AI Platform AISLE Uncovers 13 Vulnerabilities in Amazon's Cryptographic Libraries AWS-LC and s2n-TLS
Key Takeaways
- ▸AISLE's AI analyzer discovered 13 vulnerabilities across AWS-LC and s2n-TLS, Amazon's core cryptographic libraries used across AWS services and major open-source projects
- ▸Three CVEs were assigned, including a critical certificate chain validation flaw that only verified the last signer instead of all signers in PKCS#7 signatures
- ▸All vulnerabilities have been patched with no impact to AWS cloud services, though customers directly using these libraries should upgrade immediately
Summary
Security research firm AISLE has discovered 13 security vulnerabilities in Amazon's core cryptographic stack, specifically in AWS-LC and s2n-TLS libraries. Using their autonomous AI analyzer, AISLE identified eight issues in AWS-LC and five in s2n-TLS, with three receiving CVE assignments including CVE-2026-3336, CVE-2026-3337, and CVE-2026-3338. The vulnerabilities ranged from logic bugs to classic memory management issues, including a critical flaw in PKCS7_verify that only validated the last signer in certificate chains rather than all signers. AWS-LC serves as Amazon's recommended cryptographic library across all services and is widely adopted in open-source projects like HAProxy, Python, and NGINX.
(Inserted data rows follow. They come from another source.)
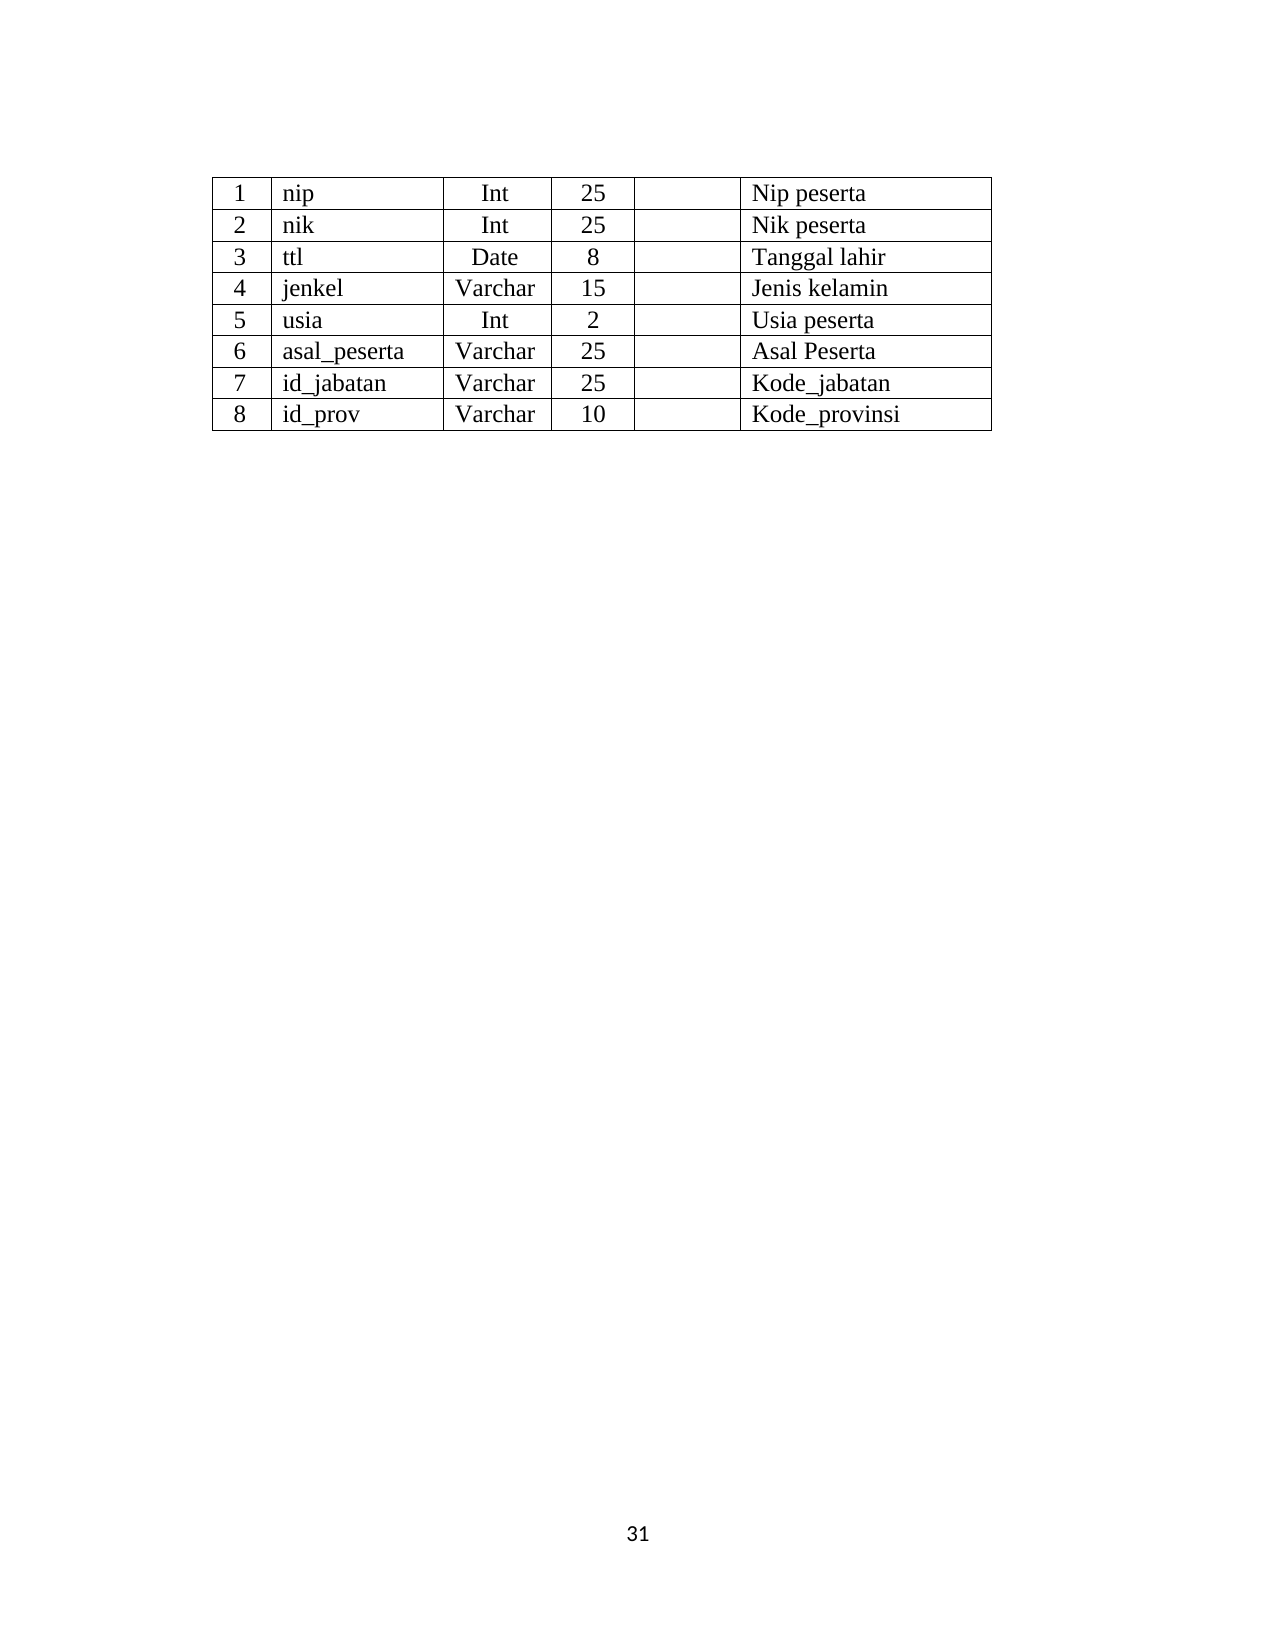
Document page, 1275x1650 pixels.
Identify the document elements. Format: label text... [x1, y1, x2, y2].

table_cell Varchar [444, 399, 551, 429]
table_cell Asal Peserta [741, 336, 991, 367]
table_cell 8 [213, 399, 271, 429]
table_cell nik [272, 210, 443, 241]
table_cell Kode_jabatan [741, 368, 991, 398]
table_cell [635, 336, 740, 367]
table_cell asal_peserta [272, 336, 443, 367]
table_cell 10 [552, 399, 634, 429]
table_cell 2 [213, 210, 271, 241]
table_cell 5 [213, 305, 271, 335]
table_cell [635, 210, 740, 241]
table_cell [635, 305, 740, 335]
table_cell ttl [272, 242, 443, 272]
table_cell 3 [213, 242, 271, 272]
table_cell [635, 368, 740, 398]
table_cell Usia peserta [741, 305, 991, 335]
table_cell 25 [552, 178, 634, 209]
table_cell nip [272, 178, 443, 209]
table_cell 7 [213, 368, 271, 398]
table_cell [635, 399, 740, 429]
table_cell 6 [213, 336, 271, 367]
table_cell [635, 242, 740, 272]
table_cell Tanggal lahir [741, 242, 991, 272]
table_cell Nik peserta [741, 210, 991, 241]
table_cell 15 [552, 273, 634, 304]
table_cell Varchar [444, 336, 551, 367]
table_cell Kode_provinsi [741, 399, 991, 429]
table_cell Int [444, 210, 551, 241]
table_cell id_prov [272, 399, 443, 429]
table_cell [635, 178, 740, 209]
table_cell Varchar [444, 273, 551, 304]
table_cell Jenis kelamin [741, 273, 991, 304]
table_cell usia [272, 305, 443, 335]
table_cell Nip peserta [741, 178, 991, 209]
table_cell 4 [213, 273, 271, 304]
table_cell [635, 273, 740, 304]
table_cell 25 [552, 336, 634, 367]
table_cell 2 [552, 305, 634, 335]
table_cell Varchar [444, 368, 551, 398]
table_cell id_jabatan [272, 368, 443, 398]
table_cell 25 [552, 210, 634, 241]
table_cell jenkel [272, 273, 443, 304]
table_cell Int [444, 305, 551, 335]
table_cell 8 [552, 242, 634, 272]
table_cell Int [444, 178, 551, 209]
table_cell Date [444, 242, 551, 272]
table_cell 25 [552, 368, 634, 398]
table_cell 1 [213, 178, 271, 209]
AWS has confirmed that all identified issues have been addressed and no AWS cloud services were impacted. The company stated that customers using AWS cloud services require no action, though those directly integrating these libraries should upgrade to the latest releases. This discovery follows AISLE's January report of 12 vulnerabilities in OpenSSL, including a critical severity CVE, demonstrating the platform's capability to identify security flaws in widely-used cryptographic libraries. The findings included memory management issues, divide-by-zero errors, type confusions, use-after-frees, and various logic bugs.
The most significant vulnerability, CVE-2026-3336, affected the PKCS7_verify function which incorrectly validated only the last certificate signer in a chain instead of verifying each signer sequentially. Other notable issues included a non-constant-time tag verification in AES-CCM (CVE-2026-3337) and an attacker-controlled over-allocation vulnerability in s2n-TLS's PrefixedList implementation. Amazon acknowledged AISLE's responsible disclosure process and expressed interest in continued collaboration to protect customers and the broader industry.
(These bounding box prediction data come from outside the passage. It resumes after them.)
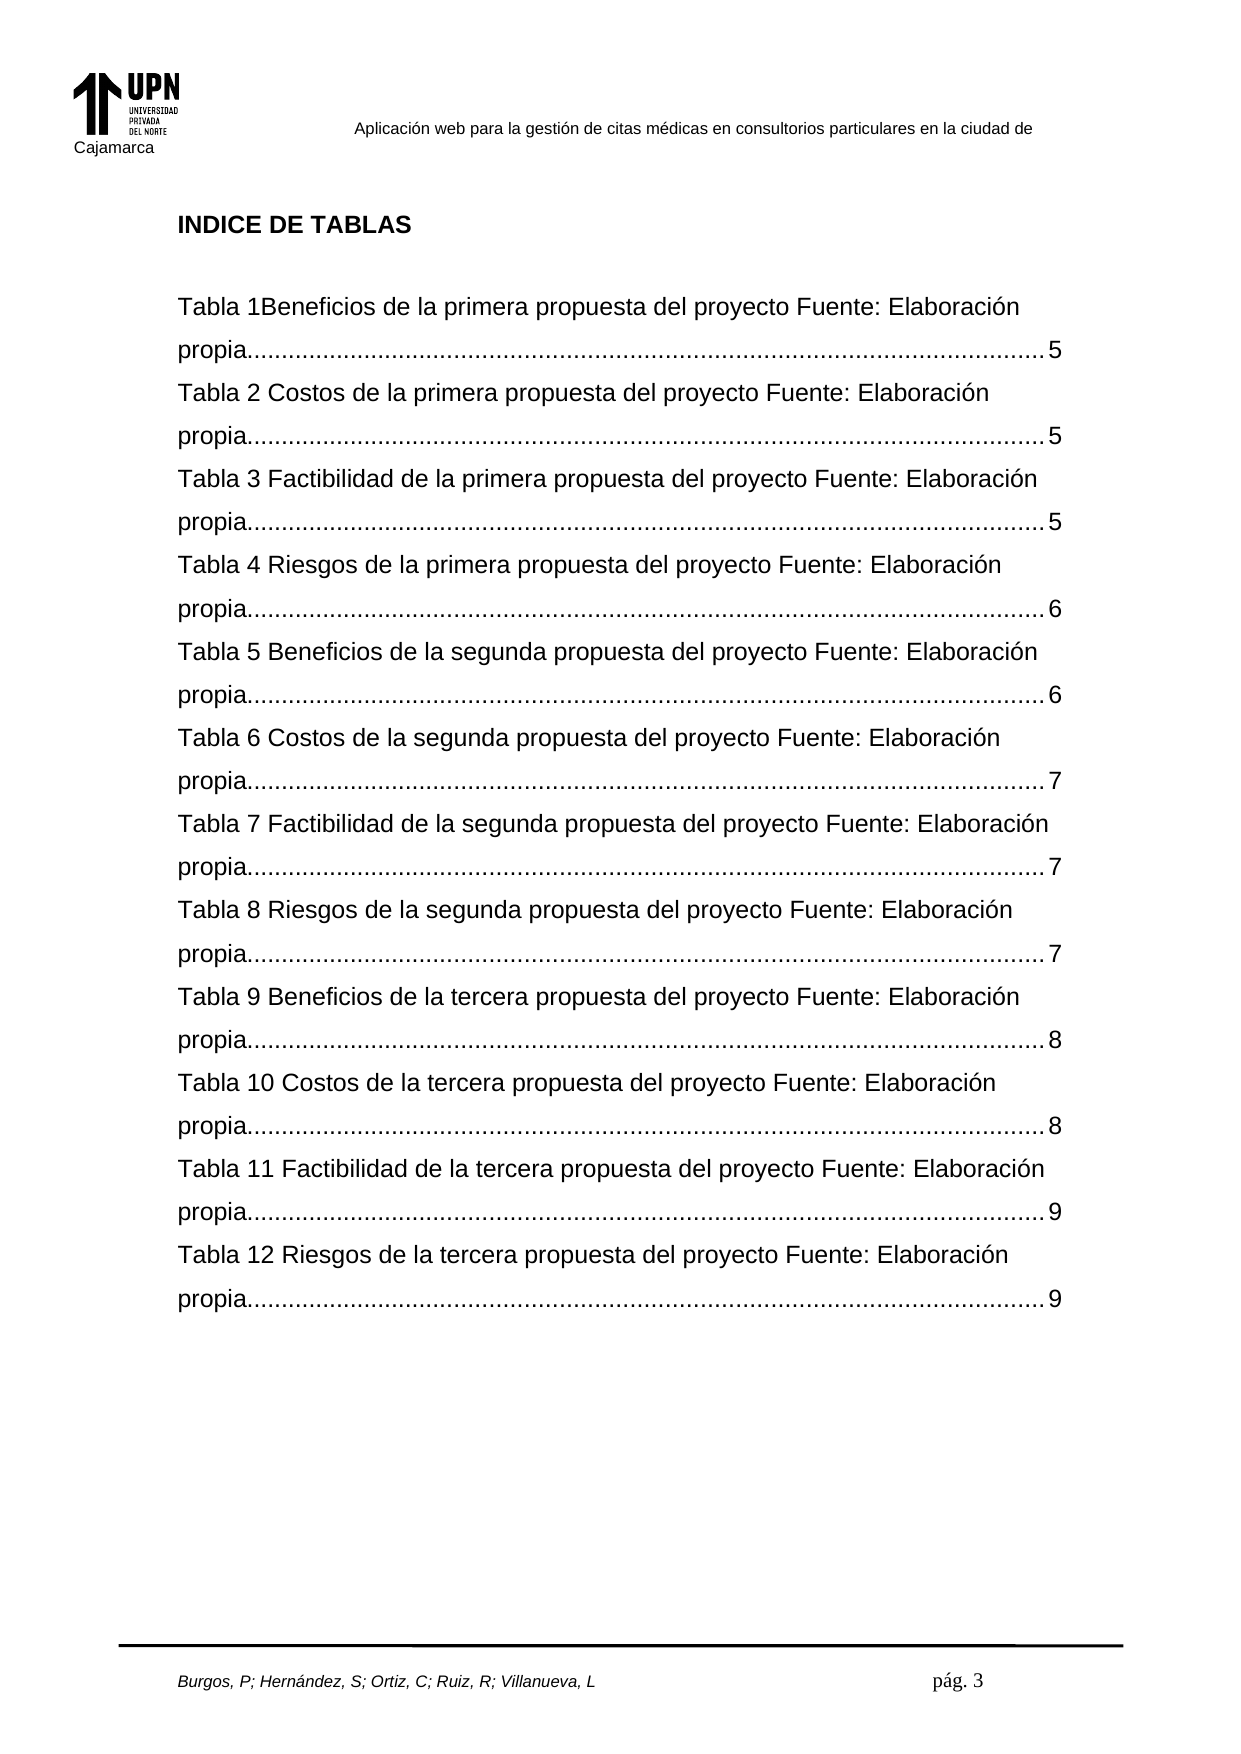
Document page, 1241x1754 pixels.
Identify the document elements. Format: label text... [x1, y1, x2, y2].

text INDICE DE TABLAS [177, 210, 1063, 239]
text Tabla 9 Beneficios de la tercera propuesta del proyecto Fuente: Elaboración propia 8 [177, 982, 1063, 1053]
picture [73, 73, 179, 135]
text Tabla 10 Costos de la tercera propuesta del proyecto Fuente: Elaboración propia 8 [177, 1068, 1063, 1140]
text Tabla 11 Factibilidad de la tercera propuesta del proyecto Fuente: Elaboración propia 9 [177, 1154, 1063, 1226]
text Tabla 2 Costos de la primera propuesta del proyecto Fuente: Elaboración propia 5 [177, 378, 1063, 450]
text Tabla 5 Beneficios de la segunda propuesta del proyecto Fuente: Elaboración propia 6 [177, 637, 1063, 708]
text Tabla 6 Costos de la segunda propuesta del proyecto Fuente: Elaboración propia 7 [177, 723, 1063, 795]
text Tabla 4 Riesgos de la primera propuesta del proyecto Fuente: Elaboración propia 6 [177, 550, 1063, 622]
text Tabla 8 Riesgos de la segunda propuesta del proyecto Fuente: Elaboración propia 7 [177, 895, 1063, 967]
text Tabla 3 Factibilidad de la primera propuesta del proyecto Fuente: Elaboración propia 5 [177, 464, 1063, 536]
text Tabla 7 Factibilidad de la segunda propuesta del proyecto Fuente: Elaboración propia 7 [177, 809, 1063, 881]
text Tabla 1Beneficios de la primera propuesta del proyecto Fuente: Elaboración propia 5 [177, 292, 1063, 363]
text Tabla 12 Riesgos de la tercera propuesta del proyecto Fuente: Elaboración propia 9 [177, 1240, 1063, 1312]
- The discovery demonstrates AI's growing capability in automated security analysis, following AISLE's previous identification of 12 OpenSSL vulnerabilities
Editorial Opinion
AISLE's consecutive discoveries in OpenSSL and now AWS-LC represent a significant validation of AI-powered security analysis for critical infrastructure. The fact that these widely-audited cryptographic libraries—used by millions of applications—still harbored exploitable flaws suggests traditional security methods may be missing systematic vulnerability patterns that AI can detect. However, the relatively low-severity nature of most findings (only 3 of 13 received CVEs) also highlights that while AI excels at finding edge cases and logic errors, the most critical vulnerabilities may still require human insight to contextualize real-world exploitability.